Peter Grünwald heads the machine learning group at CWI in Amsterdam, the Netherlands. He is also full professor of Statistical Learning at the mathematical institute of Leiden University. He is currently President of the Association for Computational Learning, the organization running COLT, the world’s prime annual conference on machine learning theory. He was co-program chair of COLT in 2015 and also chaired UAI – another top ML conference – in 2010/2011. Apart from publishing at ML venues like NIPS, COLT and UAI, he also regularly contributes to top statistics journals such as the Annals of Statistics. He is the author of the book The Minimum Description Length Principle, (MIT Press, 2007), which has become the standard reference for the MDL approach to learning from data. In 2010 he was co-awarded the Van Dantzig prize, the highest Dutch award in statistics and operations research. He received NWO VIDI (2005), VICI (2010) and TOP-1 (2016) grants.

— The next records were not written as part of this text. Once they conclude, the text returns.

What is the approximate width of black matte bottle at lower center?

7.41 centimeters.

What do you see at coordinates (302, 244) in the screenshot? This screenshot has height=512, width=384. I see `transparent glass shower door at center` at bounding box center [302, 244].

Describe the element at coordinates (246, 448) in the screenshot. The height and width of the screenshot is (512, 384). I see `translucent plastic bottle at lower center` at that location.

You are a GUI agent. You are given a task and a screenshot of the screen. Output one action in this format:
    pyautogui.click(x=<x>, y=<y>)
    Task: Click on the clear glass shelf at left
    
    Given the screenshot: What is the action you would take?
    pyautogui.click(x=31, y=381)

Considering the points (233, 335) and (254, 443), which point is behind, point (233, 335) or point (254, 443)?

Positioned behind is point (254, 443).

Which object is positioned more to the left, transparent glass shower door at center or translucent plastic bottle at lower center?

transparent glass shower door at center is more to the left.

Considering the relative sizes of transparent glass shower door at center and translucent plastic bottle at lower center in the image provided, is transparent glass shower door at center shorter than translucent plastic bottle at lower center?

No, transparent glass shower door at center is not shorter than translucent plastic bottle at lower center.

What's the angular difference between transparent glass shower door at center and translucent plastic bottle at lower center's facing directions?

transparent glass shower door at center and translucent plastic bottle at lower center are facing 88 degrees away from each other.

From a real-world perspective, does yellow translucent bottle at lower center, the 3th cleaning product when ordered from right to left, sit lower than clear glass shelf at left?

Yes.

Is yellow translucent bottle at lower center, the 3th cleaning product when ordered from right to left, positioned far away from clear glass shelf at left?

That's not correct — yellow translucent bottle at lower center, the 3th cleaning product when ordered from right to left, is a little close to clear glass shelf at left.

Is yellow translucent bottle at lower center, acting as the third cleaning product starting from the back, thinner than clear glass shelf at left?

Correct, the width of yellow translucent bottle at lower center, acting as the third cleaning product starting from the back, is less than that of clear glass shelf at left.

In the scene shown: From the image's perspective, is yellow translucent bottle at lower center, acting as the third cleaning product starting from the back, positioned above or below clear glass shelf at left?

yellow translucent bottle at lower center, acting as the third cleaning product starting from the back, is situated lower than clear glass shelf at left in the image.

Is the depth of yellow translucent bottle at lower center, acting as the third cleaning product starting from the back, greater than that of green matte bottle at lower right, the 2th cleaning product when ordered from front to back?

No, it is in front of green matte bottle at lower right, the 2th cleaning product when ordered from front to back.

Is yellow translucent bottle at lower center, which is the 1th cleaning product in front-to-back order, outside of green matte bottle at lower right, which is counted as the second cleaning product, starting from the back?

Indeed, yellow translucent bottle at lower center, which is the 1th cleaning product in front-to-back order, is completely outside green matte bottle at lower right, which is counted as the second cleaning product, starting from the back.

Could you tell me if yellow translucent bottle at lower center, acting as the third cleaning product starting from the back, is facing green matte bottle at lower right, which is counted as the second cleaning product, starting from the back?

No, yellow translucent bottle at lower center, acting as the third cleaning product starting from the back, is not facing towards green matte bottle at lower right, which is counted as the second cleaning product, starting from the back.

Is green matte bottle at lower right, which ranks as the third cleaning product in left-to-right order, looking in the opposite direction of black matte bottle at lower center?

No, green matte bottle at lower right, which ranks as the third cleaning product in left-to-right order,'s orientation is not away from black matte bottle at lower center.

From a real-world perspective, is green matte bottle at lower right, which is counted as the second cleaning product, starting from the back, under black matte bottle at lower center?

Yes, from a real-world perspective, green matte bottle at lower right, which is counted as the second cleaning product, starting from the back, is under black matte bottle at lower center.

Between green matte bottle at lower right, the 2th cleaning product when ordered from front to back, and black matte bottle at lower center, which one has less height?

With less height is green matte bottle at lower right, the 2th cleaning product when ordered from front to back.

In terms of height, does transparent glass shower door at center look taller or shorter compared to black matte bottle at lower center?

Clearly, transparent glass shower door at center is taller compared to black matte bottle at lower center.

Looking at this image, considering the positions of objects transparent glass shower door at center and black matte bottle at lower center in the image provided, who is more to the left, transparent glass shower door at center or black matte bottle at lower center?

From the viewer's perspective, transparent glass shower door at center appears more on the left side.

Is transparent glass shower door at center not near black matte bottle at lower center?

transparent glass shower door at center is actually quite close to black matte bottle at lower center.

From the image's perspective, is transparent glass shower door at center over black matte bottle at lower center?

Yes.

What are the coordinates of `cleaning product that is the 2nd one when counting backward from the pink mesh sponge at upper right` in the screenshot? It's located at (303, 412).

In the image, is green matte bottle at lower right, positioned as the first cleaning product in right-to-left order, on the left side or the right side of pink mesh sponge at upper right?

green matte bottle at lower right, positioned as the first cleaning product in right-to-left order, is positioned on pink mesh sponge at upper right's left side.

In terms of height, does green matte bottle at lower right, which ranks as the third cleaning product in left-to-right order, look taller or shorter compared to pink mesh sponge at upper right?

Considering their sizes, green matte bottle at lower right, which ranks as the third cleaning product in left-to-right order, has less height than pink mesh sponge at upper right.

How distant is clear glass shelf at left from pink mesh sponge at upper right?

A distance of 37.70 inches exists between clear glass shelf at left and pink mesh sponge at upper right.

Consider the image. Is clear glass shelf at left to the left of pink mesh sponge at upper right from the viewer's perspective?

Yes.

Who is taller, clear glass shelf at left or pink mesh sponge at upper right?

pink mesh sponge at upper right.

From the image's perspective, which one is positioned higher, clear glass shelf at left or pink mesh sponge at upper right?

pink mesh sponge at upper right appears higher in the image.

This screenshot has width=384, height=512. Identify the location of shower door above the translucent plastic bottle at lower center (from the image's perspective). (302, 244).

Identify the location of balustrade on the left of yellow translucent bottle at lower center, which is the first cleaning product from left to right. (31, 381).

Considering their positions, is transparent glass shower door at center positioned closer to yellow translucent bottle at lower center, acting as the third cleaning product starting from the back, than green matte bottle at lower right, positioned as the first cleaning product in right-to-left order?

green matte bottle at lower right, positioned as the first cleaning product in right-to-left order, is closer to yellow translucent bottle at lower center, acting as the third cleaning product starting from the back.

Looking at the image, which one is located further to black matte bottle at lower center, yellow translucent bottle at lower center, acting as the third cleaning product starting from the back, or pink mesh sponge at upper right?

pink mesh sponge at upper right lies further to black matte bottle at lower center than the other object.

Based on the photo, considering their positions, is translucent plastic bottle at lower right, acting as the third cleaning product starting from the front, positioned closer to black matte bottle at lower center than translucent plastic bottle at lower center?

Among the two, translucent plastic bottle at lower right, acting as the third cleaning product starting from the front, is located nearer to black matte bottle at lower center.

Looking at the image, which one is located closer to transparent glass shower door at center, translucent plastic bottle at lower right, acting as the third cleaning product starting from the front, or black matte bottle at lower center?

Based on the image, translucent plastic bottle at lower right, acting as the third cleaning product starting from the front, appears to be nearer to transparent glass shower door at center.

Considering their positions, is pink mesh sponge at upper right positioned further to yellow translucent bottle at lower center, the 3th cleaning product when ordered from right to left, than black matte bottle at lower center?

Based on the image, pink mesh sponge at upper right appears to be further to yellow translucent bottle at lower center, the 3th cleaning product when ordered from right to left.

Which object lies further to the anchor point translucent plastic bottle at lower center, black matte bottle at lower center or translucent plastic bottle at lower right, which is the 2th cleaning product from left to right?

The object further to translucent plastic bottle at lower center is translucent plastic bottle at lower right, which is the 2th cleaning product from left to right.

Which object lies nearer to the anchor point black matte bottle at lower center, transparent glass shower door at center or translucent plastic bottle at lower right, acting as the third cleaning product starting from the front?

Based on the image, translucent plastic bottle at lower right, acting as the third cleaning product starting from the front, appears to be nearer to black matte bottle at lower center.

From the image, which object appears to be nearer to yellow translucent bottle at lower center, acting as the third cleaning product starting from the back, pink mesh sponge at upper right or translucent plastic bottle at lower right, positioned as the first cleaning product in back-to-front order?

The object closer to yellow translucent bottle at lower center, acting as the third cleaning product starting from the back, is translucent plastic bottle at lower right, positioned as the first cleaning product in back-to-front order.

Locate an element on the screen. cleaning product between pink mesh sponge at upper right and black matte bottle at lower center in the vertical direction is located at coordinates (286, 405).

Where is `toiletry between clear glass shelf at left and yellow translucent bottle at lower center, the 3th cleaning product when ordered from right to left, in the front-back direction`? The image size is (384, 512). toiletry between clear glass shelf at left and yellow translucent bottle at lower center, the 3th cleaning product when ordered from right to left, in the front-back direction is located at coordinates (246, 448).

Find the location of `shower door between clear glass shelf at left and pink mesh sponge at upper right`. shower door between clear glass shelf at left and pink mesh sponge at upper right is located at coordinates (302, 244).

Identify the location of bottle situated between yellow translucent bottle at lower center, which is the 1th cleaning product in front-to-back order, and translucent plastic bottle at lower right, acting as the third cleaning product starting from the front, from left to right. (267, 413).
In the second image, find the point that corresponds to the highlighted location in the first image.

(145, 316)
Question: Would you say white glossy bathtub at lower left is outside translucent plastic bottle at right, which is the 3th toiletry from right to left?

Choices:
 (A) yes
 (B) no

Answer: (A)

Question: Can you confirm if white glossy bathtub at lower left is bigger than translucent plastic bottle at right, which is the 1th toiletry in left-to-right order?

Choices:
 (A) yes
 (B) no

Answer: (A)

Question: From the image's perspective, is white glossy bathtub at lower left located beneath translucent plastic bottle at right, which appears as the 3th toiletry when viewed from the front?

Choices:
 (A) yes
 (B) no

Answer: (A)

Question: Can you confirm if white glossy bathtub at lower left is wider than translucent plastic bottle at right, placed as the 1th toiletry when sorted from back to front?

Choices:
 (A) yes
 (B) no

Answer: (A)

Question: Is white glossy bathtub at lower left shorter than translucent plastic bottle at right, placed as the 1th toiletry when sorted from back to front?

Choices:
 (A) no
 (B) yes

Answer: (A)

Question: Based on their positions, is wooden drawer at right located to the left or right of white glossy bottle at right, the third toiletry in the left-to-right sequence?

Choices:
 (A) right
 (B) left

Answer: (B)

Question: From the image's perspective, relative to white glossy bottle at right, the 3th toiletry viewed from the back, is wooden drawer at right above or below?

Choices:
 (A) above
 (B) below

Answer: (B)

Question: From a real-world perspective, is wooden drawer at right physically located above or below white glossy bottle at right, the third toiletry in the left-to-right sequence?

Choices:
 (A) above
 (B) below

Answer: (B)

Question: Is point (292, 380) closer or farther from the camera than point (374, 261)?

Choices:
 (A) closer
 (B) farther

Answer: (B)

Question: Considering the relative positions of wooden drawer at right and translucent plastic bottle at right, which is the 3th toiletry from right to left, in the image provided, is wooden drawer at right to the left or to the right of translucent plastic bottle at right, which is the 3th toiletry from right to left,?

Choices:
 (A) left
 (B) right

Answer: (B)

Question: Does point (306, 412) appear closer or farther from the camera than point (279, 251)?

His research currently focuses on Safety and Luckiness. The basic idea is to make sure that inference from data is done in – indeed – a safer way! Most recent publications/preprints in this direction:
- (safety) P.D. Grünwald and R. de Heide and W. Koolen. Safe Testing. arXiv preprint https://arxiv.org/abs/1906.07801, 2019. A paper that proposes (no less than) a new approach to hypothesis testing, unifying and extending both Bayes factor and frequentist account – the p-value gets replaced by an S-value…
- (safety) P.D. Grünwald and T. van Ommen. Inconsistency of Bayesian Inference for Misspecified Linear Models, and a Proposal for Repairing It . Bayesian Analysis, 2017, pp. 1069-1103.
- (safety) P.D. Grünwald. Safe Probability. Journal of Statistical Planning and Inference 195, 2018, pp. 47-63. See also http://arxiv.org/abs/1604.01785.
- (luckiness) P.D. Grünwald and N. Mehta, Proceedings ALT (Algorithmic Learning Theory) 2019. A Tight Excess Risk Bound via a Unified PAC-Bayesian-Rademacher-Shtarkov-MDL Complexity.
- (luckiness) P.D. Grünwald and N. Mehta, 2017b (arXiv preprint). Fast Rates for General Unbounded Loss Functions: from ERM to Generalized Bayes.